=== What you should do ===
Copy the listing word for word, from its first line through the line containing "comment Headspace fait de la publicité en", with both of those lines included.

=== Information given ===
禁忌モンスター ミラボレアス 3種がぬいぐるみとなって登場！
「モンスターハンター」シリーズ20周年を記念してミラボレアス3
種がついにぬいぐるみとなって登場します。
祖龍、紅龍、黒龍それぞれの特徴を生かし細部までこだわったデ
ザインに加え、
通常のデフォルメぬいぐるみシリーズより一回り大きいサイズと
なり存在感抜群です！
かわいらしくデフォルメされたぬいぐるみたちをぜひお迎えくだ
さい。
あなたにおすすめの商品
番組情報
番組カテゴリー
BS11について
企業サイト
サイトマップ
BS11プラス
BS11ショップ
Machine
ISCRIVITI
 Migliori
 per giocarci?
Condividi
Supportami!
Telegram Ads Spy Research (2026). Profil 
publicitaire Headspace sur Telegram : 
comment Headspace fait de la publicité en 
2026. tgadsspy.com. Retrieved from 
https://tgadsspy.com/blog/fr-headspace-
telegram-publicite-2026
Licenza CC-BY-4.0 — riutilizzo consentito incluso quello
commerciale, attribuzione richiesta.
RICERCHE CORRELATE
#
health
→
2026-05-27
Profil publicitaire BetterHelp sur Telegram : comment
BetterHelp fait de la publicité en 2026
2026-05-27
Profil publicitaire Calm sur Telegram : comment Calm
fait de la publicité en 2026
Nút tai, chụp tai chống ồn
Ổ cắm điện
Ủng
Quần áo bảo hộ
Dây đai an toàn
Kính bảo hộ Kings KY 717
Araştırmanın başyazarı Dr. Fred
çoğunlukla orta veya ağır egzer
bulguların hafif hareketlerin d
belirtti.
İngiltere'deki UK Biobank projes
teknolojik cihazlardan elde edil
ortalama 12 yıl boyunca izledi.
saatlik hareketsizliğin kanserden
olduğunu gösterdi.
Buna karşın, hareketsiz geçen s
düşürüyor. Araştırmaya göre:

=== Solution to this task ===
禁忌モンスター ミラボレアス 3種がぬいぐるみとなって登場！
「モンスターハンター」シリーズ20周年を記念してミラボレアス3
種がついにぬいぐるみとなって登場します。
祖龍、紅龍、黒龍それぞれの特徴を生かし細部までこだわったデ
ザインに加え、
通常のデフォルメぬいぐるみシリーズより一回り大きいサイズと
なり存在感抜群です！
かわいらしくデフォルメされたぬいぐるみたちをぜひお迎えくだ
さい。
あなたにおすすめの商品
番組情報
番組カテゴリー
BS11について
企業サイト
サイトマップ
BS11プラス
BS11ショップ
Machine
ISCRIVITI
 Migliori
 per giocarci?
Condividi
Supportami!
Telegram Ads Spy Research (2026). Profil 
publicitaire Headspace sur Telegram : 
comment Headspace fait de la publicité en 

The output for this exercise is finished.